А было вот что. Уже попрощавшись с Марией и уже взявшись за ручку двери, он вдруг обернулся и сказал:

— Ныне, когда дни вашего пребывания в Калэ, mаdame, миновали, открывается траурная страница в книге живота моего, и буду томиться я горькою мукой и грустить, как грустит человек, который утратил все, в чем было его земное счастье, все надежды свои, все желания. И однако, madame, доведись когда-нибудь основательная причина подумать, что я вам мил, и уверься я в том, так одному богу ведомо, что бы со мною сотворилось. Авось это пробудило бы во мне те силы, которых я досель еще не мог обрести, дабы воспользоваться крылами их мощи, и тогда та часть души моей, которая жаждет деяний и пламенеет надеждами, взяла бы верх и увековечила и прославила бы мое имя. Но столь же легко представить себе, что этакое несказанное счастье ослабило бы каждую натянутую струну, перехватило бы голос каждому призывному желанию и оглушило бы каждую чуткую надежду, и стала бы страна блаженства моего расслабляющей Капуей силам моим и способностям…

Естественно, Мария оставалась при своих мыслях и понимала, что так оно и лучше будет, а вздохнуть все-таки вздохнула.

И вот она переселилась в Тьеле. Эрик Груббе желал этого возвращения, потому что боялся, как бы Сти Хой не склонил ее к такому образу действий, который будет противоречить его замыслам, да, кроме того, хотел испытать, нельзя ли будет уговорить Марию, чтобы она согласилась на такой оборот дела, при котором брак оставался бы в силе.

Пока что это оказывалось бесполезным, но Эрик Груббе тем не менее продолжал в письмах своих требовать от Ульрика Фредерика, чтобы тот взял Марию опять к себе. Ульрик Фредерик не подумал и разу ответить, он предпочитал тянуть елико возможно дольше, ибо всякий возврат имущества, неизбежно долженствующий воспоследовать за разводом, был ему вовсе не на руку, а в тестевы заверения, что Мария готова идти на мировую, он не верил. Что его благородие, господин Эрик Груббе, любит прилгнуть — было ведомо всем и каждому.

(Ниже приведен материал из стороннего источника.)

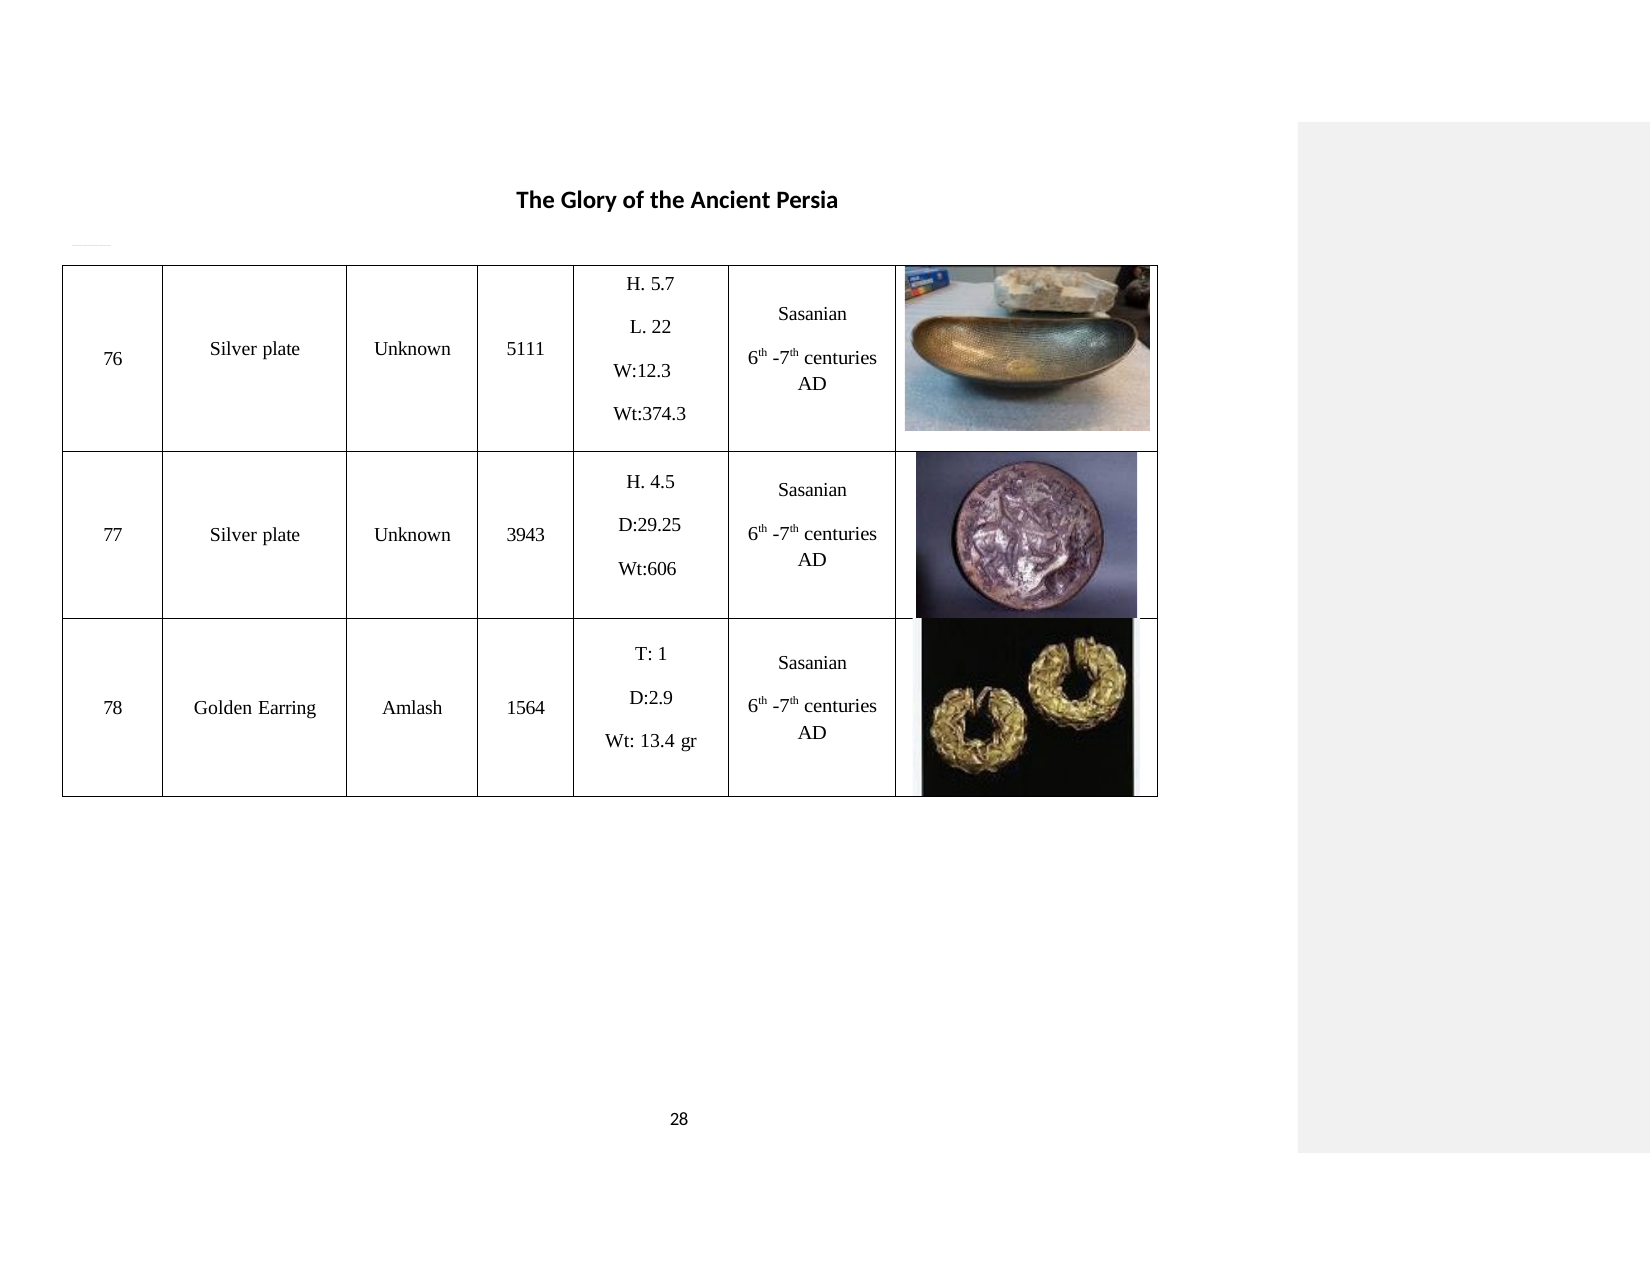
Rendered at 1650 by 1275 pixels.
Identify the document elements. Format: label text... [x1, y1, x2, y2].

table_cell Sasanian 6th -7th centuries AD [729, 619, 895, 796]
table_cell Golden Earring [163, 619, 346, 796]
table_cell T: 1 D:2.9 Wt: 13.4 gr [574, 619, 728, 796]
table_header Sasanian 6th -7th centuries AD [729, 266, 895, 451]
table_cell [1141, 619, 1157, 796]
table_cell H. 4.5 D:29.25 Wt:606 [574, 452, 728, 618]
picture [904, 266, 1150, 431]
table_cell Silver plate [163, 452, 346, 618]
table_cell Sasanian 6th -7th centuries AD [729, 452, 895, 618]
table_header Unknown [347, 266, 477, 451]
table_cell [896, 452, 916, 618]
table_cell Unknown [347, 452, 477, 618]
table_header 5111 [478, 266, 573, 451]
table_cell 1564 [478, 619, 573, 796]
table_cell 78 [63, 619, 162, 796]
table_header [896, 266, 1157, 451]
table_cell [1138, 452, 1157, 618]
table_cell 77 [63, 452, 162, 618]
table_header H. 5.7 L. 22 W:12.3 Wt:374.3 [574, 266, 728, 451]
table_cell 3943 [478, 452, 573, 618]
table_cell [896, 619, 912, 796]
picture [912, 452, 1141, 796]
table_cell Amlash [347, 619, 477, 796]
table_header Silver plate [163, 266, 346, 451]
table_header 76 [63, 266, 162, 451]
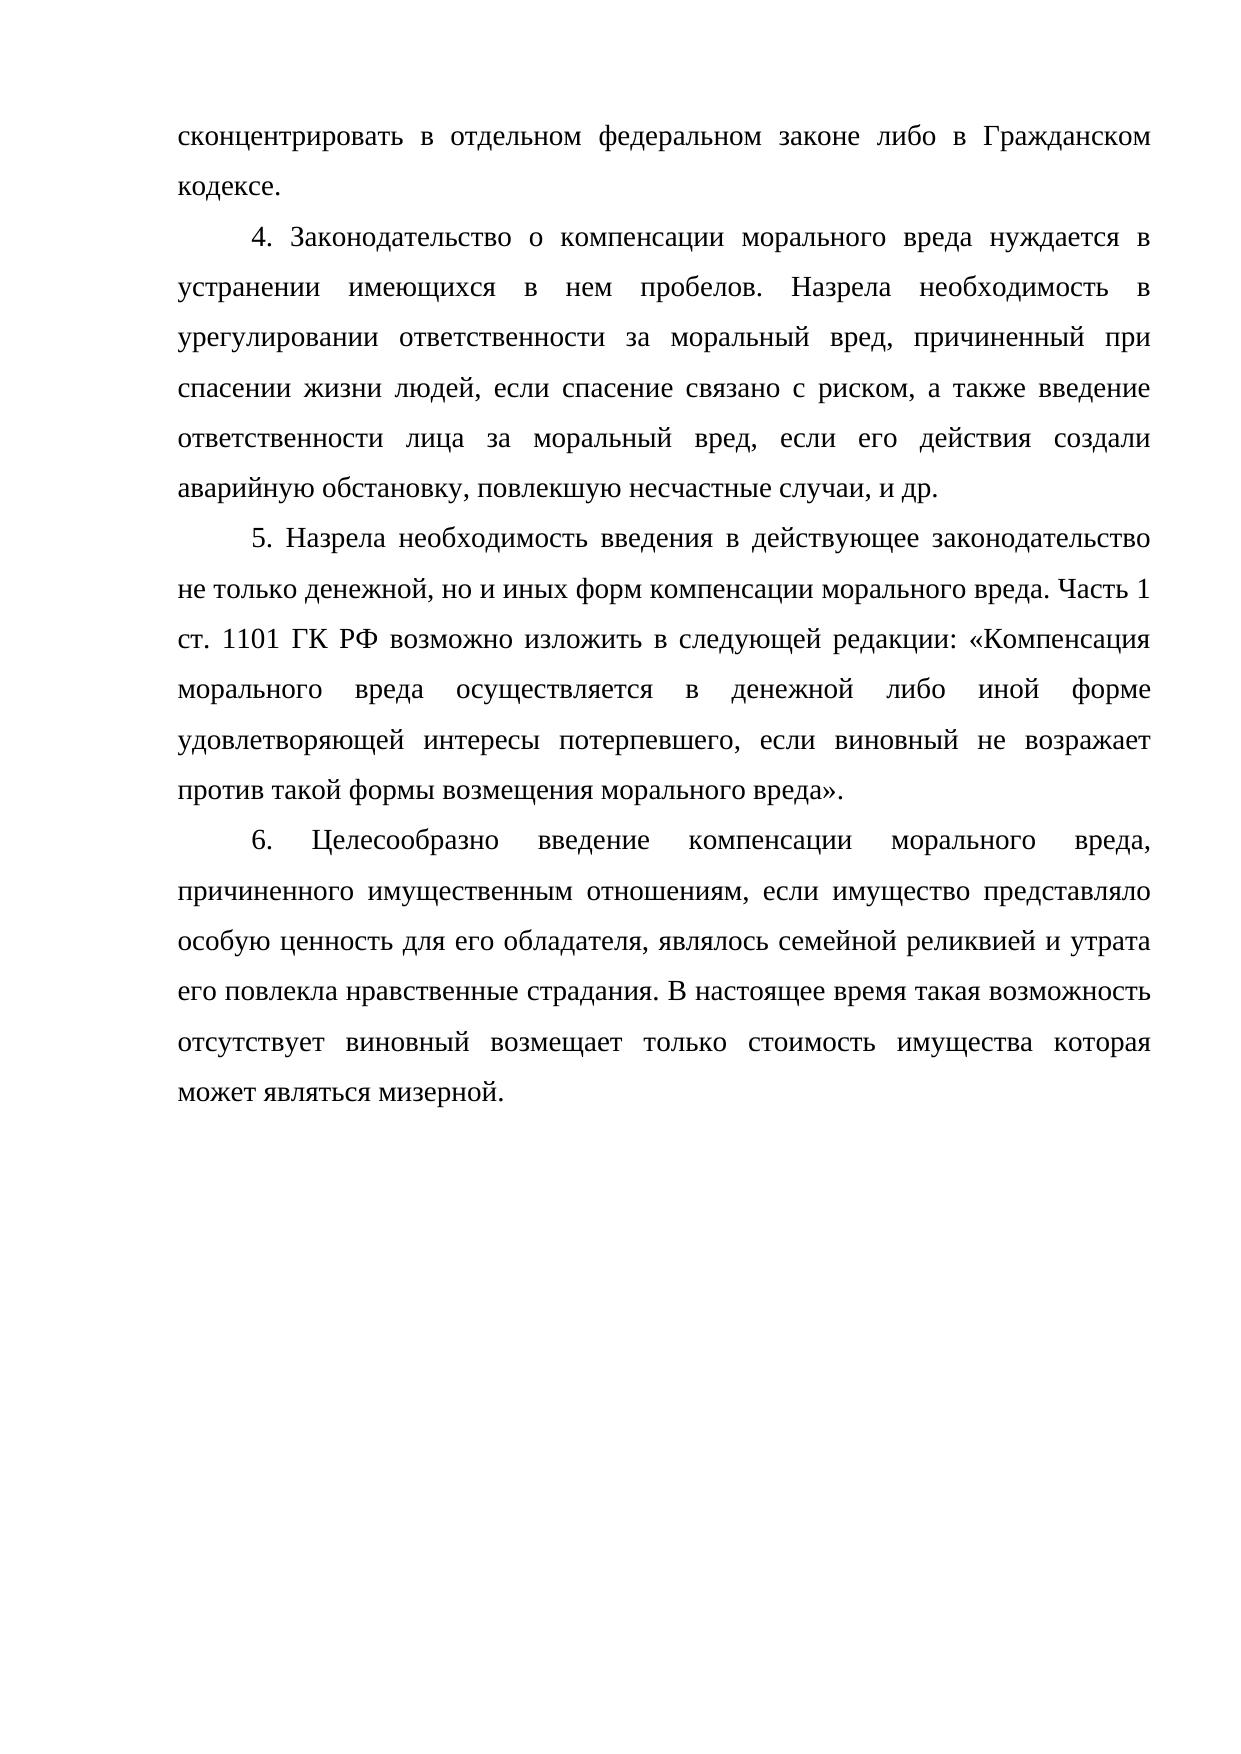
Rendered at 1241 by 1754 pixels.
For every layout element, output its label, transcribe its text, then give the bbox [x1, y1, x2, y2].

text 4. Законодательство о компенсации морального вреда нуждается в устранении имеющихся в нем пробелов. Назрела необходимость в урегулировании ответственности за моральный вред, причиненный при спасении жизни людей, если спасение связано с риском, а также введение ответственности лица за моральный вред, если его действия создали аварийную обстановку, повлекшую несчастные случаи, и др. [177, 219, 1152, 504]
text 6. Целесообразно введение компенсации морального вреда, причиненного имущественным отношениям, если имущество представляло особую ценность для его обладателя, являлось семейной реликвией и утрата его повлекла нравственные страдания. В настоящее время такая возможность отсутствует виновный возмещает только стоимость имущества которая может являться мизерной. [177, 822, 1152, 1108]
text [177, 118, 1152, 202]
text 5. Назрела необходимость введения в действующее законодательство не только денежной, но и иных форм компенсации морального вреда. Часть 1 ст. 1101 ГК РФ возможно изложить в следующей редакции: «Компенсация морального вреда осуществляется в денежной либо иной форме удовлетворяющей интересы потерпевшего, если виновный не возражает против такой формы возмещения морального вреда». [177, 521, 1152, 806]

Между тем тон писем Эрика Груббе становился все грознее, и речь заходила уже о личном обращении к королю. Ульрик Фредерик понял, что дальше тянуть нельзя, и написал из Копенгагена своему фогту в Калэ, Йохану Утрехту, письмо, в котором поручал ему во всей тайности разведать, не пожелает ли мадам Гюльденлеве встретиться с ним в замке Калэ, но так, чтобы Эрик Груббе ничего об этом не узнал. Письмо было написано в марте шестьдесят девятого года.